Un vagin 3D en procès à Tokyo
Tokyo, de notre correspondante
Un étrange procès s’est tenu à Tokyo le 1er février. Au tribunal, le procureur a demandé la condamnation de l’artiste Megumi Igarashi à 800 000 ¥ (6 110 €) d’amende pour obscénité. Sa « faute » ? Avoir distribué des scans 3D de sa propre vulve. L’accusée clame son innocence…
Au Japon, Megumi Igarashi, 43 ans, plus connue sous son nom d’auteure de manga Rokudenashiko (« mauvaise fille » en japonais), est encore plus renommée pour ses selfies de vagin. Ses dessins mignons du petit vagin Manko-chan ont fait grimper son nombre de fans, et lui ont permis de lancer en 2013 une campagne de financement participatif pour imprimer un modèle géant de son propre vagin transformé en kayak. La récompense offerte à tous ceux qui contribuaient pour plus de 3 000 ¥ ? Le fichier du scan 3D de sa fameuse zézette, pour que chacun puisse l’imprimer chez soi ou dans un fablab.
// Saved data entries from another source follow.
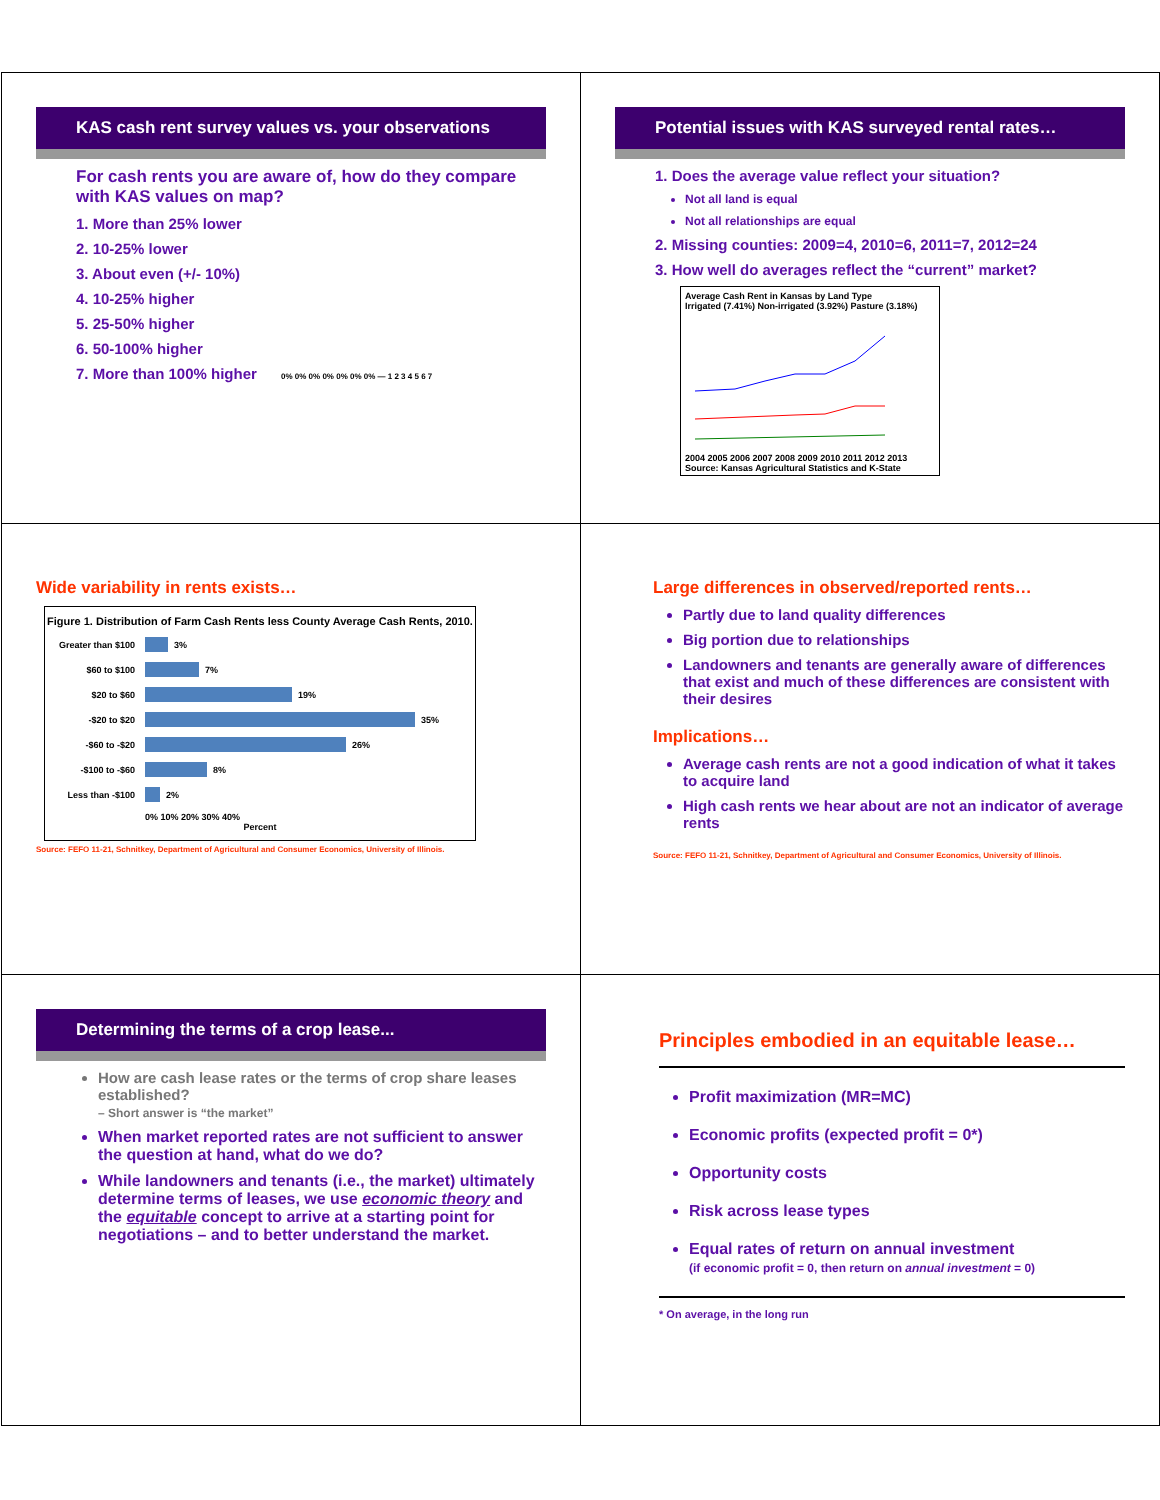KAS cash rent survey values vs. your observations
For cash rents you are aware of, how do they compare with KAS values on map?
1. More than 25% lower
2. 10-25% lower
3. About even (+/- 10%)
4. 10-25% higher
5. 25-50% higher
6. 50-100% higher
7. More than 100% higher 0% 0% 0% 0% 0% 0% 0% — 1 2 3 4 5 6 7
Potential issues with KAS surveyed rental rates…
1. Does the average value reflect your situation?
Not all land is equal
Not all relationships are equal
2. Missing counties: 2009=4, 2010=6, 2011=7, 2012=24
3. How well do averages reflect the “current” market?
Average Cash Rent in Kansas by Land Type
Irrigated (7.41%) Non-irrigated (3.92%) Pasture (3.18%) 2004 2005 2006 2007 2008 2009 2010 2011 2012 2013
Source: Kansas Agricultural Statistics and K-State
Wide variability in rents exists…
Figure 1. Distribution of Farm Cash Rents less County Average Cash Rents, 2010.
Greater than $100 3%
$60 to $100 7%
$20 to $60 19%
-$20 to $20 35%
-$60 to -$20 26%
-$100 to -$60 8%
Less than -$100 2%
0% 10% 20% 30% 40%
Percent
Source: FEFO 11-21, Schnitkey, Department of Agricultural and Consumer Economics, University of Illinois.
Large differences in observed/reported rents…
Partly due to land quality differences
Big portion due to relationships
Landowners and tenants are generally aware of differences that exist and much of these differences are consistent with their desires
Implications…
Average cash rents are not a good indication of what it takes to acquire land
High cash rents we hear about are not an indicator of average rents
Source: FEFO 11-21, Schnitkey, Department of Agricultural and Consumer Economics, University of Illinois.
Determining the terms of a crop lease...
How are cash lease rates or the terms of crop share leases established?
– Short answer is “the market”
When market reported rates are not sufficient to answer the question at hand, what do we do?
While landowners and tenants (i.e., the market) ultimately determine terms of leases, we use economic theory and the equitable concept to arrive at a starting point for negotiations – and to better understand the market.
Principles embodied in an equitable lease…
Profit maximization (MR=MC)
Economic profits (expected profit = 0*)
Opportunity costs
Risk across lease types
Equal rates of return on annual investment
(if economic profit = 0, then return on annual investment = 0)
* On average, in the long run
En octobre 2013, Rokudenashiko a sorti son « pussy boat » sur la rivière Tama à l’ouest de Tokyo. En juillet 2014, elle a exposé une autre œuvre « vaginale » dans une boutique de la capitale japonaise. Peu après, la police a perquisitionné son studio, confisqué ses œuvres, son ordinateur et son téléphone portable, et l’a arrêtée. Une pétition internationale, qui a récolté plus de 21 000 signatures, l’a aidée à sortir de prison cinq jours plus tard. Le 3 décembre 2014, rebelote. Elle reste cette fois 23 jours en détention (le maximum en préventive au Japon) et est inculpée pour « obscénité ». Le procès, lundi, a été l’occasion d’entendre les dernières plaidoiries des procureurs et des avocats de Megumi Igarashi. Verdict attendu le 9 mai.
Dans un pays où tout un festival est dédié à la célébration du pénis, où l’inceste, le viol des enfants et autres non-tabous figurent dans des mangas vendus au supermarché et où la possession de pornographie pédophile n’est devenue illégale qu’en juin 2014, l’hypocrisie patriarcale se fait encore lourdement sentir…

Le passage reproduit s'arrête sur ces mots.